Unsurprisingly, Big Tobacco is fighting this move with every racist tool in its arsenal. It has funded Black lobbyists and consultants to oppose laws prohibiting menthol cigarettes and stoke fears about criminalization. It has offered $250,000 to a prominent Black pastor and civil rights organizer to spew its illegitimate talking points. It has preyed upon very real Black fears and exploited Black trauma by gaslighting us and spreading misinformation that eliminating menthol cigarettes will lead to an increase in police abuse of Black people.

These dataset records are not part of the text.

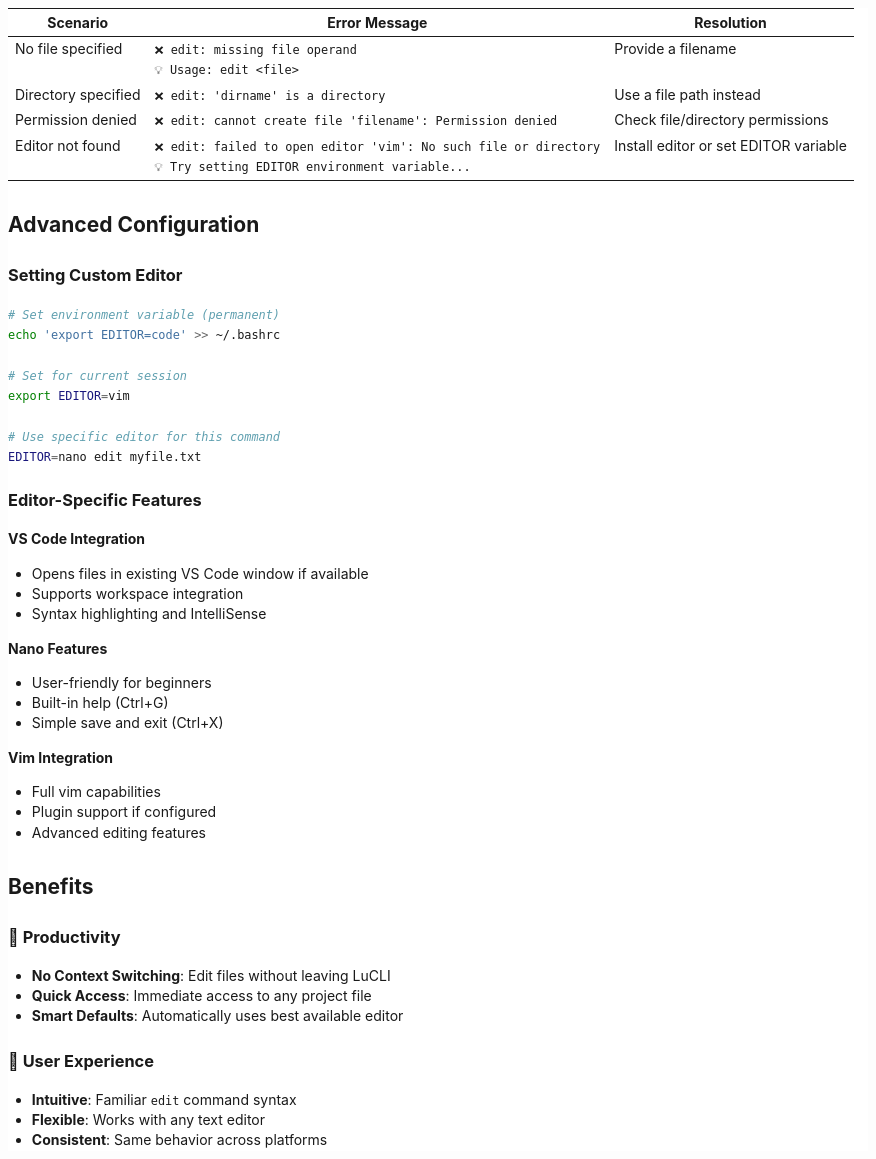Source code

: | Scenario | Error Message | Resolution |
|----------|---------------|------------|
| No file specified | `❌ edit: missing file operand`<br>`💡 Usage: edit <file>` | Provide a filename |
| Directory specified | `❌ edit: 'dirname' is a directory` | Use a file path instead |
| Permission denied | `❌ edit: cannot create file 'filename': Permission denied` | Check file/directory permissions |
| Editor not found | `❌ edit: failed to open editor 'vim': No such file or directory`<br>`💡 Try setting EDITOR environment variable...` | Install editor or set EDITOR variable |

## Advanced Configuration

### Setting Custom Editor
```bash
# Set environment variable (permanent)
echo 'export EDITOR=code' >> ~/.bashrc

# Set for current session
export EDITOR=vim

# Use specific editor for this command
EDITOR=nano edit myfile.txt
```

### Editor-Specific Features

**VS Code Integration**
- Opens files in existing VS Code window if available
- Supports workspace integration
- Syntax highlighting and IntelliSense

**Nano Features**
- User-friendly for beginners
- Built-in help (Ctrl+G)
- Simple save and exit (Ctrl+X)

**Vim Integration**
- Full vim capabilities
- Plugin support if configured
- Advanced editing features

## Benefits

### 🚀 **Productivity**
- **No Context Switching**: Edit files without leaving LuCLI
- **Quick Access**: Immediate access to any project file
- **Smart Defaults**: Automatically uses best available editor

### 🎯 **User Experience**
- **Intuitive**: Familiar `edit` command syntax
- **Flexible**: Works with any text editor
- **Consistent**: Same behavior across platforms
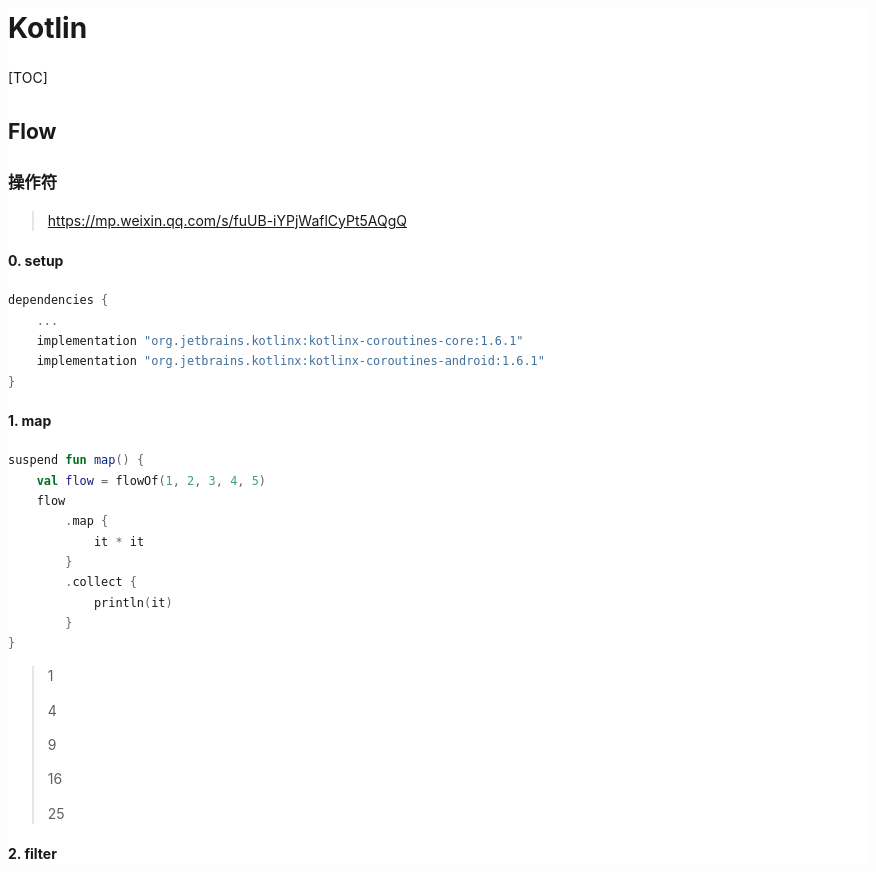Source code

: # Kotlin



[TOC]



## Flow

### 操作符

> https://mp.weixin.qq.com/s/fuUB-iYPjWaflCyPt5AQgQ



#### 0. setup

```kotlin
dependencies {
    ...
    implementation "org.jetbrains.kotlinx:kotlinx-coroutines-core:1.6.1"
    implementation "org.jetbrains.kotlinx:kotlinx-coroutines-android:1.6.1"
}
```



#### 1. map

```kotlin
suspend fun map() {
    val flow = flowOf(1, 2, 3, 4, 5)
    flow
        .map {
            it * it
        }
        .collect {
            println(it)
        }
}
```

> 1
>
> 4
>
> 9
>
> 16
>
> 25



#### 2. filter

Such fearmongering ignores the fact that the FDA’s plan won’t apply to individuals but to manufacturers and retailers of menthol cigarettes. It also ignores the fact that law enforcement repeatedly and disproportionately targets Black people — sometimes with deadly consequences — regardless of what we’re doing. Data show that police will harass our people under any false pretenses: walking while Black, riding a bicycle while Black, grocery shopping while Black. None of us is immune to the rampant racial profiling in the United States. Countless times, I too have been profiled in various spaces and places for simply existing while Black. The fact is that eliminating menthol cigarettes is not going to exacerbate a problem that has always existed, particularly when the ban is not focused on individuals.
Police harassment and brutality can be deadly. But so is the impact of menthol cigarettes. Black smokers are far more likely than any other racialized group to die from tobacco-related diseases such as cancer, heart disease and stroke. They’re also more likely to attempt to quit smoking and less likely to be successful.
The reason is clear: Menthol cools and numbs the throat, which masks the harshness of tobacco smoke. It makes it easier for adults to continue and youth to start smoking. Because of predatory marketing, Black youth use menthol cigarettes at higher rates. A 2015 survey found that while about 20% of smokers ages 12-17 overall preferred the heavily marketed menthol brand Newport cigarettes, that preference was nearly 70% for Black youth. Research shows that menthol cigarettes are also more addictive and harder to quit across all ages. The industry knows and exploits this fact to increase its profits at the expense of Black health and wealth.
Menthol cigarettes are a major reason why tobacco use remains the No. 1 cause of preventable death among Black Americans, claiming 45,000 Black lives every year. If we’re serious about saving Black lives, eliminating menthol cigarettes is a good place to start.
Centuries ago, our ancestors were stolen from our homelands and sold on the auction block to harvest tobacco in the fields. Today, we must ask ourselves: How much longer will we tolerate the tobacco industry profiting off our Black fathers, mothers, brothers, sisters, and our children’s lives?
Mignonne C. Guy is the chair of the Department of African American Studies at Virginia Commonwealth University.